OVX technical analysis (oil volatility): daily price chart (June 2020 to June 2021) (Chart 1)
Oil volatility (as measured by the Cboe Gold Volatility ETF, OVX, which tracks 1-month implied oil volatility as derived from the USO options chain) was trading at 47.93 at the time of writing. Oil volatility persist around levels lived since 2019.
However, the oil price action and changes in the structures of volatility terms after the June Federal Reserve meeting saw the typical relationship of crude oil price and oil volatility shift; in fact, this is the first sustained positive correlation between crude oil prices and volatility since March, which marked a near-term high for crude oil prices. It’s a red flag for bullish traders.
The 5-day correlation between the OVX and crude oil prices is -0.44 while the 20-day correlation is +0.08; and a week ago the June 22 the 5-day correlation was -0.37 and the 20-day correlation was -0.07.
Technical analysis of crude oil prices: daily chart (June 2020 to June 2021) (Chart 2)
In the crude oil price forecast in early June, it was noted that “crude oil prices broke a symmetrical triangle over the daily period, decisively erasing both the 2020 high (65.65) and the descending trend line of July 2008 and June. The highs of 2014… more gains may be to come. After hitting new annual highs last week against the backdrop of the uptrend of the swing lows of April 2020, November 2020 and May 2021, the technical posture remains bullish.
As a potential red flag, the changing relationship between crude oil volatility and price suggests that traders should be on the lookout for a change in technical conditions around crude oil prices. Note that the daily 8-EMA has not been breached on a close-out basis since May 21; a break below here would be an indication that a short term top is forming. For now, crude oil prices are above their daily envelope of 5, 8, 13, and 21 EMAs, which is in sequential bullish order (albeit only barely). The Daily MACD tends to move lower well above its signal line, while the Daily Slow Stochastic is just starting to move away from overbought territory.
Technical analysis of crude oil prices: weekly chart (January 2008 to June 2021) (Chart 3)
In previous crude oil price predictions, it was noted that “keeping in decisive territory, improvements in the technical structure over shorter time frames suggest that a breakout attempt may soon emerge… so the breakout has arrived; the rally to the 2018 high of 76.90 has started.
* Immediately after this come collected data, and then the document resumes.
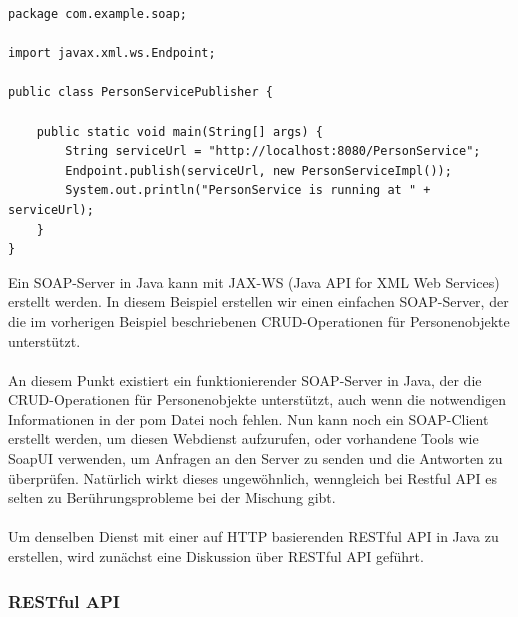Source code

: \documentclass[../vs-script-first-v01.tex]{subfiles}
\begin{document}
\noindent\begin{minipage}{\textwidth}
\begin{lstlisting}[caption={SOAP Person Service Publisher},captionpos=b,label={lst:soap_person_publish}]
package com.example.soap;

import javax.xml.ws.Endpoint;

public class PersonServicePublisher {

    public static void main(String[] args) {
        String serviceUrl = "http://localhost:8080/PersonService";
        Endpoint.publish(serviceUrl, new PersonServiceImpl());
        System.out.println("PersonService is running at " + serviceUrl);
    }
}
\end{lstlisting}
\end{minipage}
Ein SOAP-Server in Java kann mit JAX-WS (Java API for XML Web Services) erstellt werden. In diesem Beispiel erstellen wir einen einfachen SOAP-Server, der die im vorherigen Beispiel beschriebenen CRUD-Operationen für Personenobjekte unterstützt.\\\\
An diesem Punkt existiert ein funktionierender SOAP-Server in Java, der die CRUD-Operationen für Personenobjekte unterstützt, auch wenn die notwendigen Informationen in der pom Datei noch fehlen. Nun kann noch ein SOAP-Client erstellt werden, um diesen Webdienst aufzurufen, oder vorhandene Tools wie SoapUI verwenden, um Anfragen an den Server zu senden und die Antworten zu überprüfen. Natürlich wirkt dieses ungewöhnlich, wenngleich bei Restful API es selten zu Berührungsprobleme bei der Mischung gibt. 
\\\\
Um denselben Dienst mit einer auf HTTP basierenden RESTful API in Java zu erstellen, wird zunächst eine Diskussion über RESTful API geführt. 

\subsubsection{RESTful API}
\end{document}
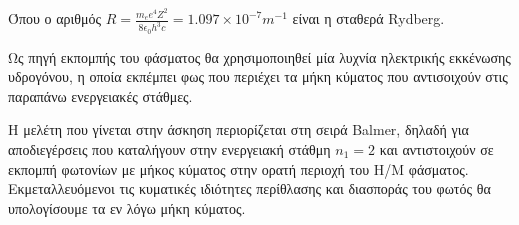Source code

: \documentclass[a4paper]{article}
\begin{document}
Όπου ο αριθμός $ R = \frac{m_e e^4 Z^2}{8 \epsilon_{0} h^3 c }=1.097\times 10^{-7}m^{-1} $ είναι η σταθερά Rydberg.\newline \newline

Ως πηγή εκπομπής του φάσματος θα χρησιμοποιηθεί μία λυχνία ηλεκτρικής εκκένωσης υδρογόνου, η οποία εκπέμπει φως που περιέχει τα μήκη κύματος που αντισοιχούν στις παραπάνω ενεργειακές στάθμες.

Η μελέτη που γίνεται στην άσκηση περιορίζεται στη σειρά Balmer, δηλαδή για αποδιεγέρσεις που καταλήγουν στην ενεργειακή στάθμη $n_1 = 2$ και αντιστοιχούν σε εκπομπή φωτονίων με μήκος κύματος στην ορατή περιοχή του Η/Μ φάσματος. Εκμεταλλευόμενοι τις κυματικές ιδιότητες περίθλασης και διασποράς του φωτός θα υπολογίσουμε τα εν λόγω μήκη κύματος.
\end{document}

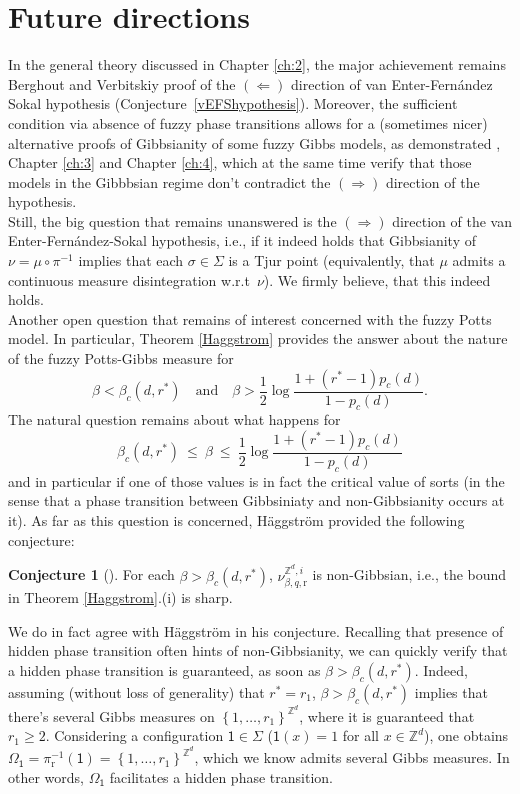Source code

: \documentclass[12pt]{article}
\renewcommand{\r}{\mathrm{r}}
\newcommand{\Z}{\mathbb{Z}}
\newcommand{\set}[1]{\left\{#1\right\}}
\newcommand{\1}{\mathbbm{1}}
\newcommand{\5}{\vspace{0.5cm}}
\theoremstyle{definition}
\newtheorem{conj}[thm]{Conjecture}
\begin{document}
\section{Future directions}\label{ch:5}

In the general theory discussed in Chapter \ref{ch:2}, the major achievement remains Berghout and Verbitskiy proof of the $(\Leftarrow)$ direction of van Enter-Fern\'andez Sokal hypothesis (Conjecture~\ref{vEFShypothesis}). Moreover, the sufficient condition via absence of fuzzy phase transitions allows for a (sometimes nicer) alternative proofs of Gibbsianity of some fuzzy Gibbs models, as demonstrated \cite{Gas}, Chapter \ref{ch:3} and Chapter \ref{ch:4}, which at the same time verify that those models in the Gibbbsian regime don't contradict the $(\Rightarrow)$ direction of the hypothesis. \\

Still, the big question that remains unanswered is the $(\Rightarrow)$ direction of the van Enter-Fern\'andez-Sokal hypothesis, i.e., if it indeed holds that Gibbsianity of $\nu=\mu\circ\pi^{-1}$ implies that each $\sigma\in\Sigma$ is a Tjur point (equivalently, that $\mu$ admits a continuous measure disintegration w.r.t~$\nu$). We firmly believe, that this indeed holds. \\

Another open question that remains of interest concerned with the fuzzy Potts model. In particular, Theorem \ref{Haggstrom} provides the answer about the nature of the fuzzy Potts-Gibbs measure for
$$\beta < \beta_c(d,r^*) \quad \text{and} \quad \beta>\frac{1}{2}\log\frac{1+(r^*-1)p_c(d)}{1-p_c(d)}.$$
The natural question remains about what happens for
$$\beta_c(d,r^*) ~\leq~ \beta ~\leq~ \frac{1}{2}\log\frac{1+(r^*-1)p_c(d)}{1-p_c(d)}$$
and in particular if one of those values is in fact the critical value of sorts (in the sense that a phase transition between Gibbsiniaty and non-Gibbsianity occurs at it). As far as this question is concerned, H\"aggstr\"om provided the following conjecture:
\begin{conj}[\cite{Hag}]
For each $\beta>\beta_c(d,r^*)$, $\nu_{\beta,q,\r}^{\Z^d,i}$ is non-Gibbsian, i.e., the bound in Theorem \ref{Haggstrom}.(i) is sharp.
\end{conj}
We do in fact agree with H\"aggstr\"om in his conjecture. Recalling that presence of hidden phase transition often hints of non-Gibbsianity, we can quickly verify that a hidden phase transition is guaranteed, as soon as $\beta>\beta_c(d,r^*)$. Indeed, assuming (without loss of generality) that $r^*=r_1$, $\beta>\beta_c(d,r^*)$ implies that there's several Gibbs measures on $\set{1,\ldots,r_1}^{\Z^d}$, where it is guaranteed that $r_1\geq 2$. Considering a configuration $\mathsf{1}\in\Sigma$ ($\mathsf{1}(x)=1$ for all $x\in\Z^d$), one obtains $\Omega_{\mathsf{1}}=\pi_\r^{-1}(\mathsf{1})=\set{1,\ldots,r_1}^{\Z^d}$, which we know admits several Gibbs measures. In other words, $\Omega_{\mathsf{1}}$ facilitates a hidden phase transition. 
\end{document}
While the 2018 high was not reached, it stands to reason that a pullback to lower time frames should be considered for potential opportunities to enter (or re-enter) the market on the long side. Until the pandemic uptrend breaks, there is no good technical reason to be bearish.
IG CUSTOMER FEELING INDEX: CRUDE OIL PRICE FORECAST (June 29, 2021) (CHART 4)
Oil – US Crude: Retail trader data shows that 48.01% of traders are net buy with a short / long traders ratio of 1.08 to 1. The number of traders net buy is 3.07% lower than yesterday and 36.35% higher than last week. , while the number of net-short traders is 1.16% lower than yesterday and 7.62% lower than last week.
We generally take a contrarian view of crowd sentiment, and the fact that traders are net short suggests that US oil and crude prices may continue to rise.
The positioning is more net-short than yesterday but less net-short than last week. The combination of current sentiment and recent changes gives us a new mixed US Oil – Crude bias.